» DATA SUPPLIED
+ + + +
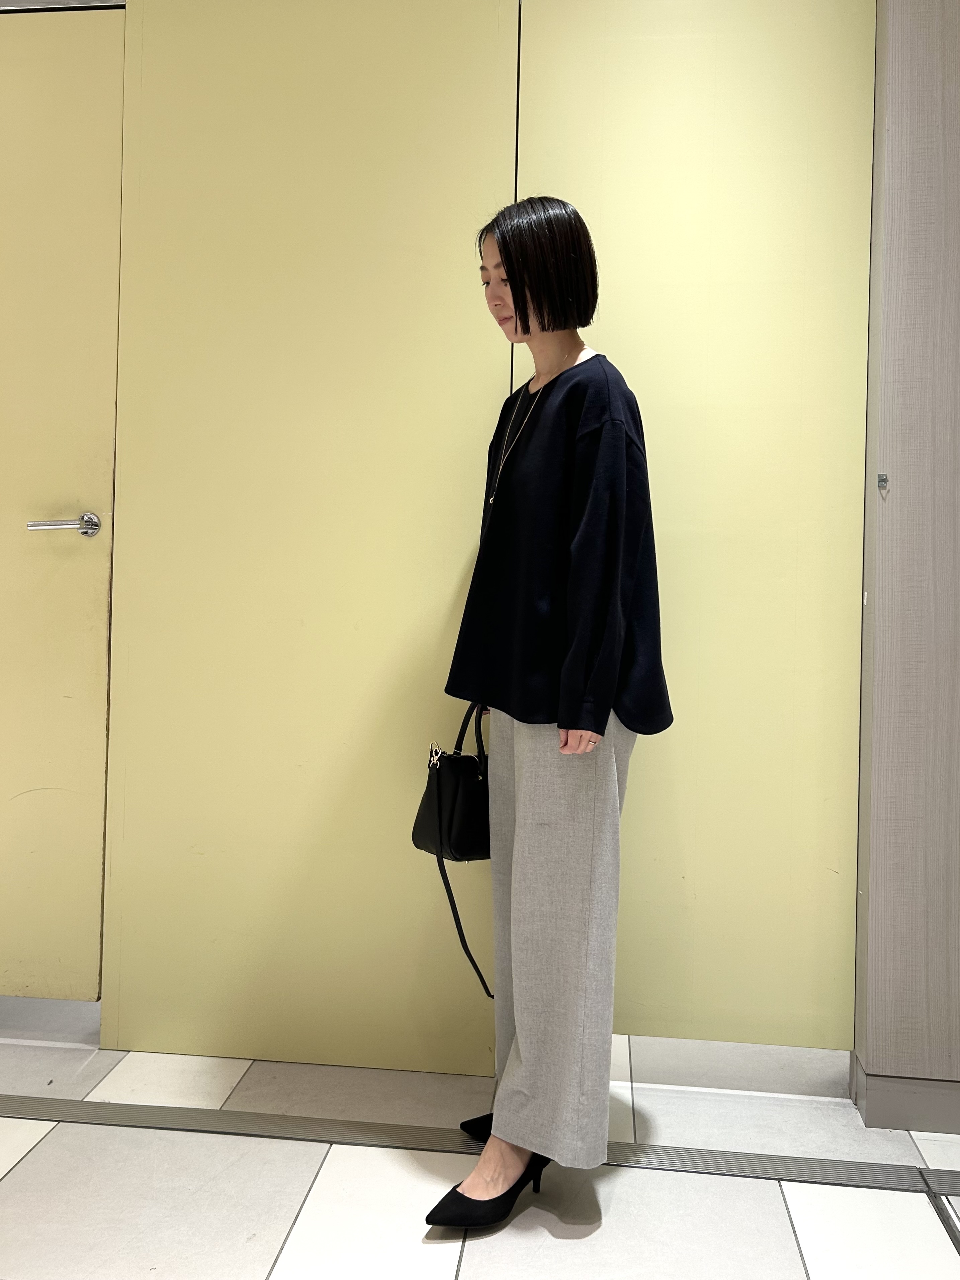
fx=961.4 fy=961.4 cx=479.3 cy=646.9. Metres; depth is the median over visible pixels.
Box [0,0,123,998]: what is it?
door
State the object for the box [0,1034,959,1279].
tiled floor
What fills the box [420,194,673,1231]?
woman
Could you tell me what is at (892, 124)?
wall
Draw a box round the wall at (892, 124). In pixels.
[851,0,959,1135]
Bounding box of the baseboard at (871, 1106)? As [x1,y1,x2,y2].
[851,1053,959,1133]
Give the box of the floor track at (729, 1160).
[0,1095,959,1195]
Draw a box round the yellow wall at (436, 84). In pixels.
[96,0,516,1068]
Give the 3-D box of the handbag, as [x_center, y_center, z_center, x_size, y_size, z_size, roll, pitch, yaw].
[-0.014,0.378,1.889,0.190,0.552,0.340,1,1,6]
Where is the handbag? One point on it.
(439, 805)
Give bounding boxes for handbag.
[412,699,499,999]
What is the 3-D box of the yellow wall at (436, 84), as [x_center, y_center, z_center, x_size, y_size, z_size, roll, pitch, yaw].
[-0.400,-0.353,2.176,0.888,2.585,0.122,1,1,6]
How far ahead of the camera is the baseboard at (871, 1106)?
1.96 m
+ + + +
» TO DO
Return an exact transcription of the material, with its pictures left out.

» COMPLETED TASK
fx=961.4 fy=961.4 cx=479.3 cy=646.9. Metres; depth is the median over visible pixels.
Box [0,0,123,998]: what is it?
door
State the object for the box [0,1034,959,1279].
tiled floor
What fills the box [420,194,673,1231]?
woman
Could you tell me what is at (892, 124)?
wall
Draw a box round the wall at (892, 124). In pixels.
[851,0,959,1135]
Bounding box of the baseboard at (871, 1106)? As [x1,y1,x2,y2].
[851,1053,959,1133]
Give the box of the floor track at (729, 1160).
[0,1095,959,1195]
Draw a box round the yellow wall at (436, 84). In pixels.
[96,0,516,1068]
Give the 3-D box of the handbag, as [x_center, y_center, z_center, x_size, y_size, z_size, roll, pitch, yaw].
[-0.014,0.378,1.889,0.190,0.552,0.340,1,1,6]
Where is the handbag? One point on it.
(439, 805)
Give bounding boxes for handbag.
[412,699,499,999]
What is the 3-D box of the yellow wall at (436, 84), as [x_center, y_center, z_center, x_size, y_size, z_size, roll, pitch, yaw].
[-0.400,-0.353,2.176,0.888,2.585,0.122,1,1,6]
How far ahead of the camera is the baseboard at (871, 1106)?
1.96 m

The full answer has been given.